There's also the bizarre decision to make anything other than your basic attacks burn meter, which frankly, makes no sense. Wolverine should not have a time limit on how long he has his claws out, and Daredevil's billy club is not a superpower. I can almost see it for some moves, like Storm or Johnny Om's lightning blasts, but having it work the same way for every character is pretty ridiculous.

This is also one of those fighting games where the CPU has a greater mastery of the fighting system than a human ever will. If you try to enter melee with a CPU-controlled opponent, you'll get poked out of the move nine times out of ten. Playing against the CPU is a constant process of enduring cheap hit after cheap hit until you simply break a car over somebody's head.

Then you get into the really fun part, which is the annoying enemy design. You get boss fights where the boss in question can hit you more or less at will for serious damage without a thing you can do about it, or mission objectives where the object you must destroy is invulnerable for no reason.

Just to top it all off, Marvel Nemesis is missing a few things that, by now, should be standard in any modern beat-'em-up. There's not even a faint pretense of a lock-on ability, so attacks that should hit an opponent will sail harmlessly by him.

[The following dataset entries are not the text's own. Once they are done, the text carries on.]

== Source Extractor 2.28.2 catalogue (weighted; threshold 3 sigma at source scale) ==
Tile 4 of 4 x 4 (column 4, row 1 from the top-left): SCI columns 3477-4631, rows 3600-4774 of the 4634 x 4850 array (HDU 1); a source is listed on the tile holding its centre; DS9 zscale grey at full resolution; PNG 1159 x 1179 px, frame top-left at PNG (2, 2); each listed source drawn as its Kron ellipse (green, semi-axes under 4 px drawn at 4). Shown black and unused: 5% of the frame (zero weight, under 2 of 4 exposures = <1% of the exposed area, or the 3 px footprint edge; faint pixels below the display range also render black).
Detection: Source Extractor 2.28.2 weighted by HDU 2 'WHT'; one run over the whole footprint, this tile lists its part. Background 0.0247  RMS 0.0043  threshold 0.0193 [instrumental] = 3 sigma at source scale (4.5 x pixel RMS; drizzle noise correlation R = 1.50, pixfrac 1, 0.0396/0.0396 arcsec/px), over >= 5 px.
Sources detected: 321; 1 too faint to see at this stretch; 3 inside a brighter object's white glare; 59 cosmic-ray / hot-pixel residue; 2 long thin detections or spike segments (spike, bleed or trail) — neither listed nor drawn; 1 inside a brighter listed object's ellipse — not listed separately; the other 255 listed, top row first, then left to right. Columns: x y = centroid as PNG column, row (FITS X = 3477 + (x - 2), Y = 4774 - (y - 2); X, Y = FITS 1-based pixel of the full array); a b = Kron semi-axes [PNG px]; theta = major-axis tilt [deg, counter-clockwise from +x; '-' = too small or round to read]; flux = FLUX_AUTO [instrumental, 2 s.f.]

No character has a screen-clearing 360 move, which has been a standard of brawlers since Double Dragon, so if you get rushed down by a crowd of enemies you can't do anything about it. Did you get hit into a wall? Well, you're dead. Sorry.

Character balance is right out the window, as whoever can throw more and bigger things tends to win. Yeah, that makes sense in this context--Daredevil should not have much of a chance against the Thing--but in any fighting game, no character should simply win at the select screen like this.

This is doubly annoying in some Story Mode matches, like any one of them with Daredevil, who can be killed if something explodes in the same hemisphere as him. Seriously, standing in the wrong place as Daredevil is worth a free 95% combo for the other guy. It's stupid.

Bottom line: Marvel Nemesis is a good-looking game that should've focused on one thing above all others. It might've been a good four-player arena combat game; it could've done all right as a mission-based beat-'em-up; and it's just barely possible that this might've worked as a 3D platformer starring Marvel's characters. As a game that tries to be all of those things at once, it's about as fun as gargling mayonnaise. Avoid it.